═══ Input ═══

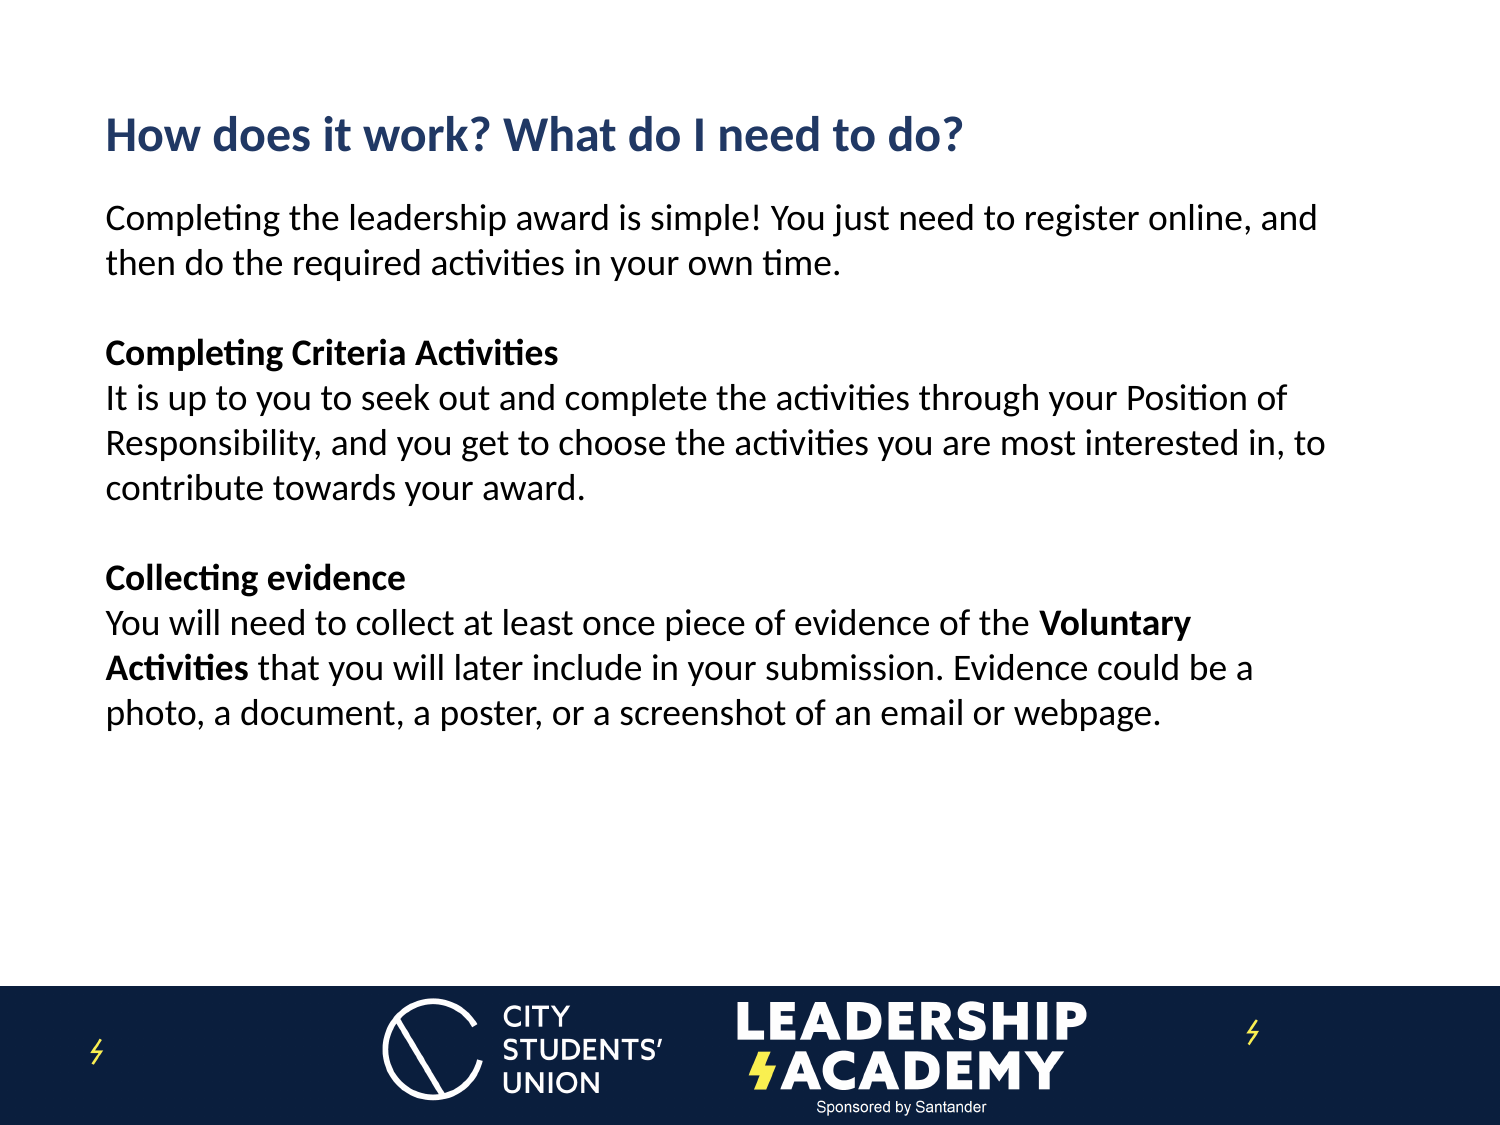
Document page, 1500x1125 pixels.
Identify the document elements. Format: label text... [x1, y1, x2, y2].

text_box Completing the leadership award is simple! You just need to register online, and then do the required activities in your own time. Completing Criteria Activities It is up to you to seek out and complete the activities through your Position of Responsibility, and you get to choose the activities you are most interested in, to contribute towards your award. Collecting evidence You will need to collect at least once piece of evidence of the Voluntary Activities that you will later include in your submission. Evidence could be a photo, a document, a poster, or a screenshot of an email or webpage. [90, 185, 1375, 831]
picture [0, 986, 1500, 1125]
text_box How does it work? What do I need to do? [90, 93, 1101, 169]
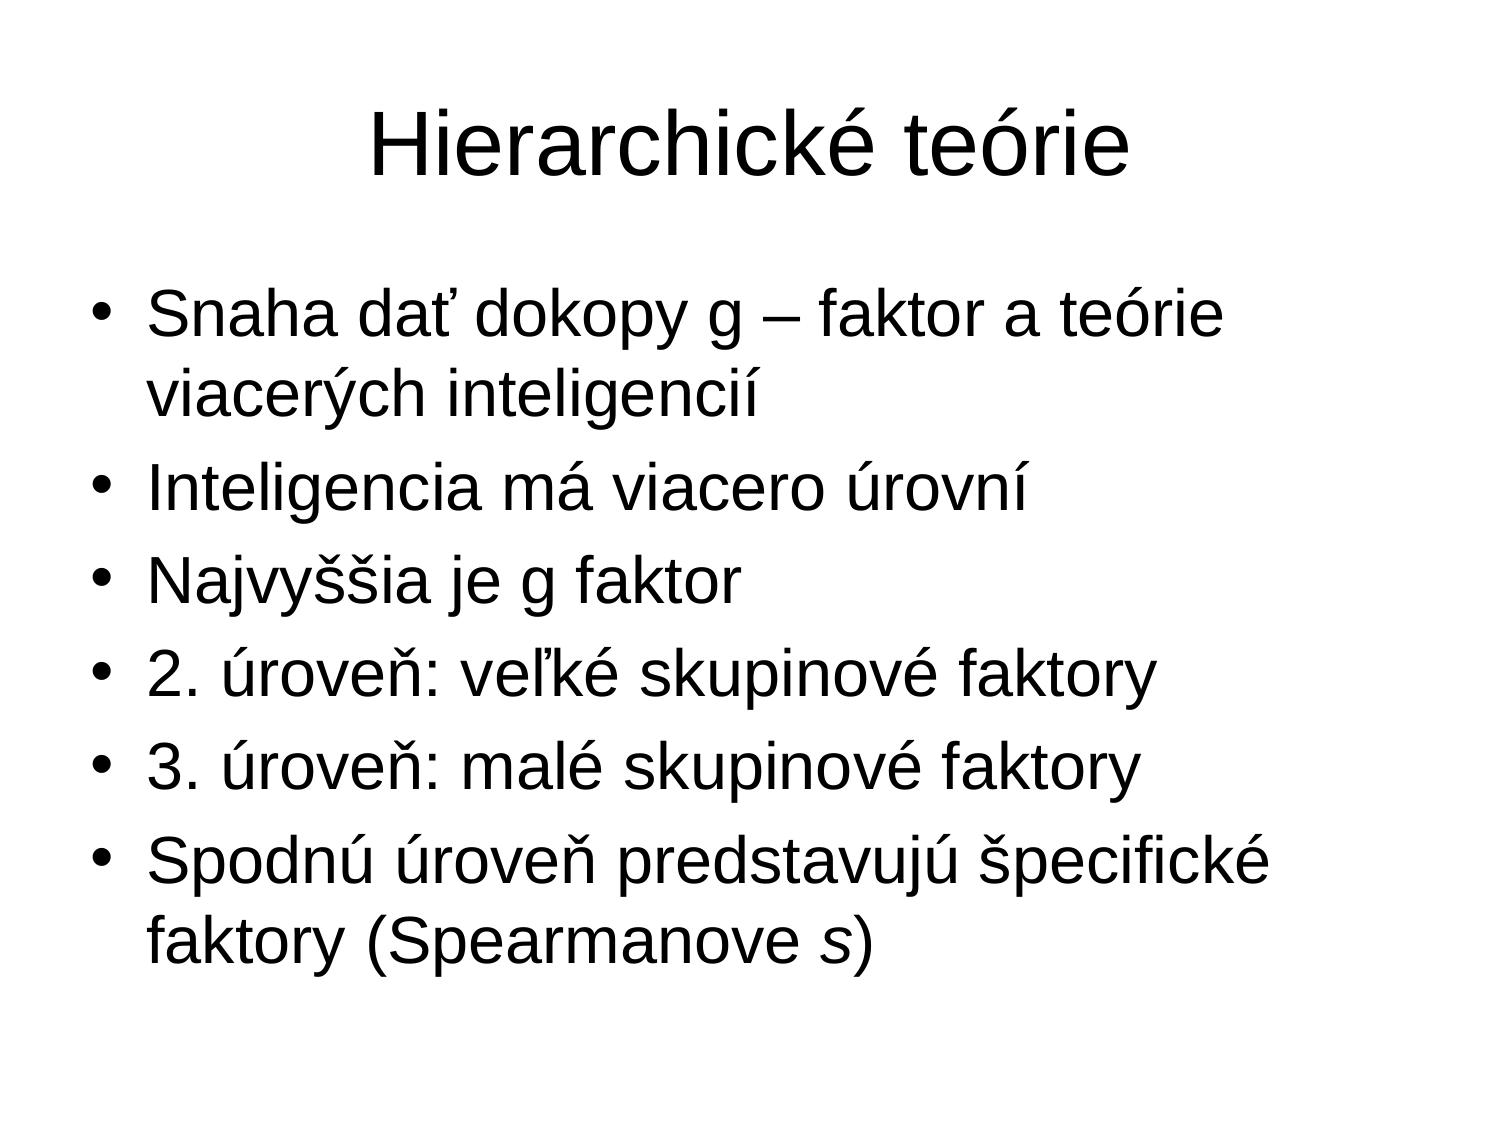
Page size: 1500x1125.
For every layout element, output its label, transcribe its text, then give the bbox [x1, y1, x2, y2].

title Hierarchické teórie [75, 45, 1425, 233]
list Snaha dať dokopy g – faktor a teórie viacerých inteligencií Inteligencia má viacero úrovní Najvyššia je g faktor 2. úroveň: veľké skupinové faktory 3. úroveň: malé skupinové faktory Spodnú úroveň predstavujú špecifické faktory (Spearmanove s) [75, 262, 1425, 1005]
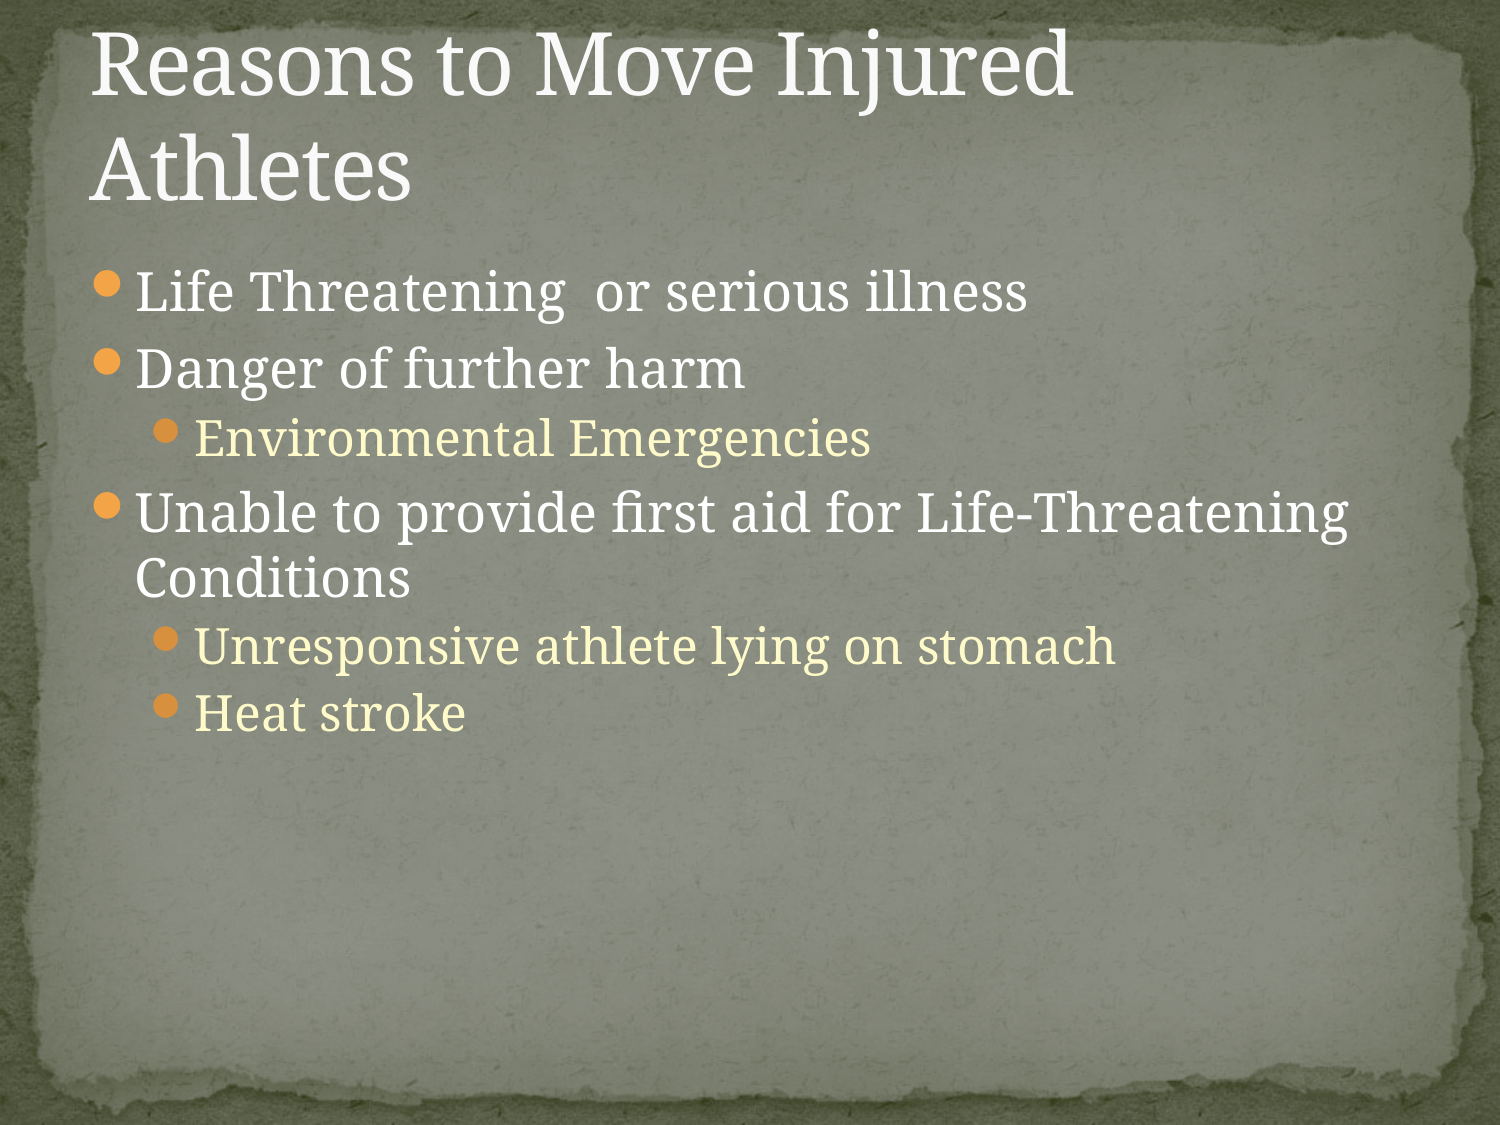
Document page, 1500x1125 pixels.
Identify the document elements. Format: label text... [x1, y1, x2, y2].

list Life Threatening or serious illness Danger of further harm Environmental Emergencies Unable to provide first aid for Life-Threatening Conditions Unresponsive athlete lying on stomach Heat stroke [75, 249, 1425, 1000]
title Reasons to Move Injured Athletes [74, 24, 1425, 225]
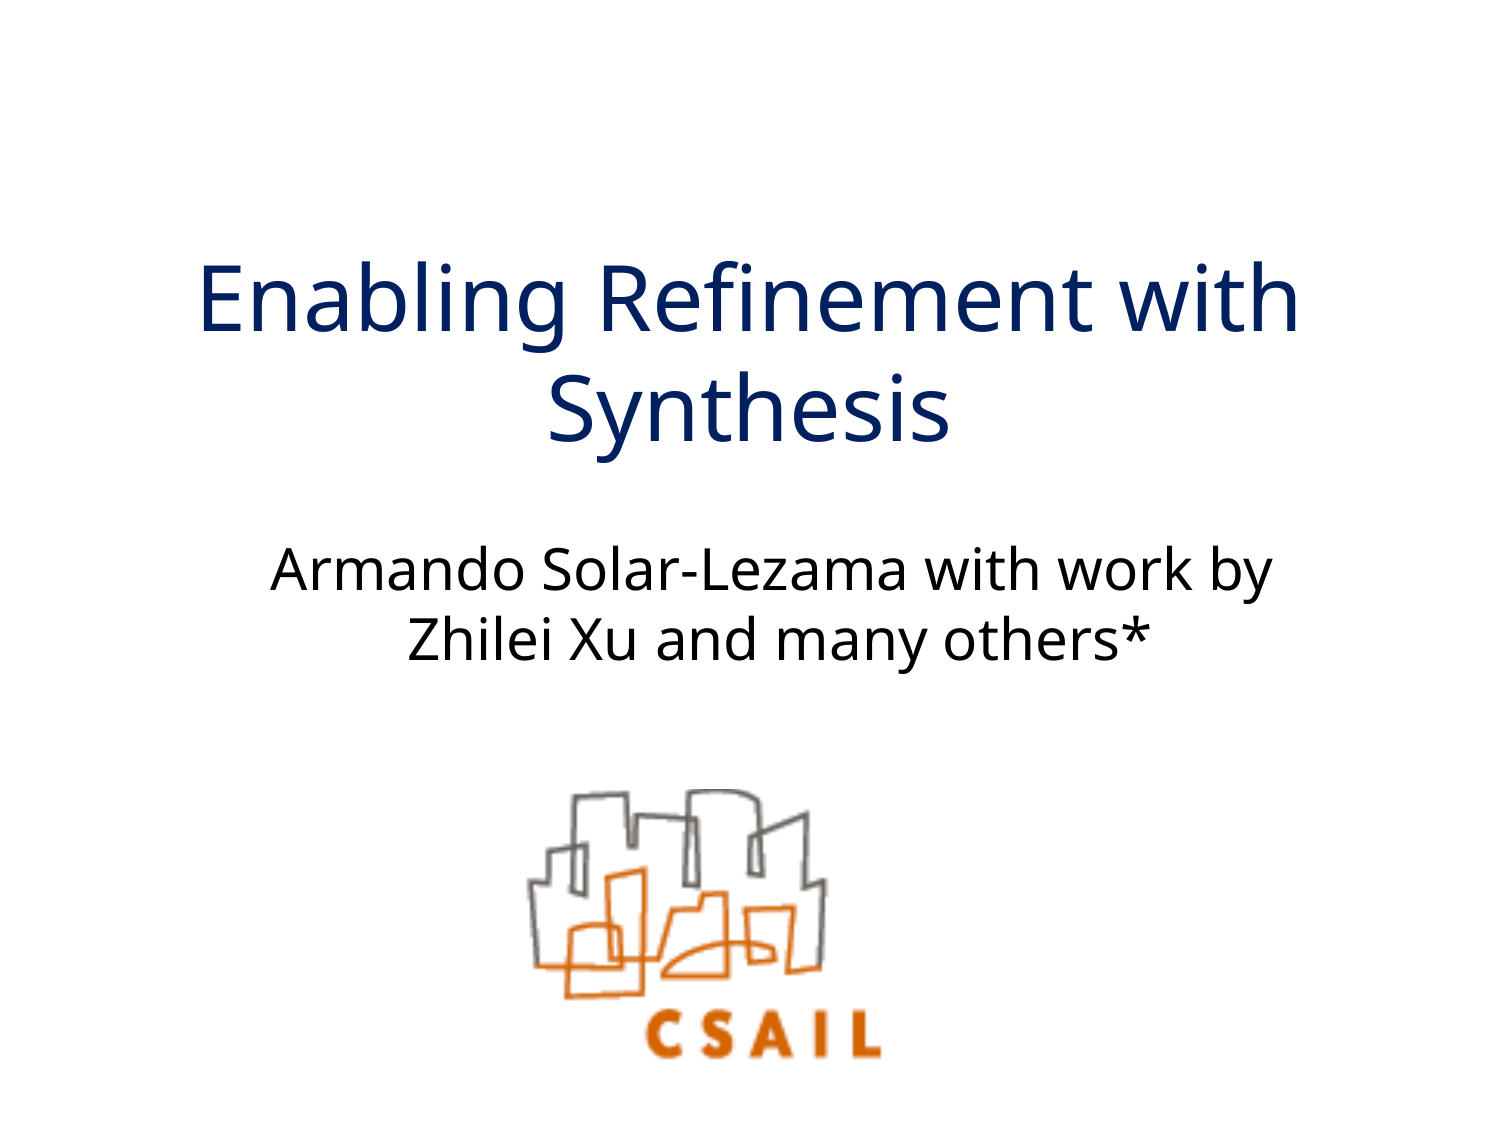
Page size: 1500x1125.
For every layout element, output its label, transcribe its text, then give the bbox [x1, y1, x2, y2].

text_box Armando Solar-Lezama with work by Zhilei Xu and many others* [256, 524, 1289, 680]
title Enabling Refinement with Synthesis [24, 149, 1475, 550]
picture [524, 789, 888, 1063]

═══

» Request
When you retype the data above, match every line exactly and leave the pictures behind.

» Output of the task
Document page, 1500x1125 pixels.
Identify the document elements. Format: label text... [x1, y1, x2, y2].

text_box Completing the leadership award is simple! You just need to register online, and then do the required activities in your own time. Completing Criteria Activities It is up to you to seek out and complete the activities through your Position of Responsibility, and you get to choose the activities you are most interested in, to contribute towards your award. Collecting evidence You will need to collect at least once piece of evidence of the Voluntary Activities that you will later include in your submission. Evidence could be a photo, a document, a poster, or a screenshot of an email or webpage. [90, 185, 1375, 831]
picture [0, 986, 1500, 1125]
text_box How does it work? What do I need to do? [90, 93, 1101, 169]
Page size: 1500x1125.
For every layout element, output its label, transcribe its text, then give the bbox [x1, y1, x2, y2].

title Hierarchické teórie [75, 45, 1425, 233]
list Snaha dať dokopy g – faktor a teórie viacerých inteligencií Inteligencia má viacero úrovní Najvyššia je g faktor 2. úroveň: veľké skupinové faktory 3. úroveň: malé skupinové faktory Spodnú úroveň predstavujú špecifické faktory (Spearmanove s) [75, 262, 1425, 1005]
Document page, 1500x1125 pixels.
Identify the document elements. Format: label text... [x1, y1, x2, y2].

list Life Threatening or serious illness Danger of further harm Environmental Emergencies Unable to provide first aid for Life-Threatening Conditions Unresponsive athlete lying on stomach Heat stroke [75, 249, 1425, 1000]
title Reasons to Move Injured Athletes [74, 24, 1425, 225]
Page size: 1500x1125.
For every layout element, output its label, transcribe its text, then give the bbox [x1, y1, x2, y2].

text_box Armando Solar-Lezama with work by Zhilei Xu and many others* [256, 524, 1289, 680]
title Enabling Refinement with Synthesis [24, 149, 1475, 550]
picture [524, 789, 888, 1063]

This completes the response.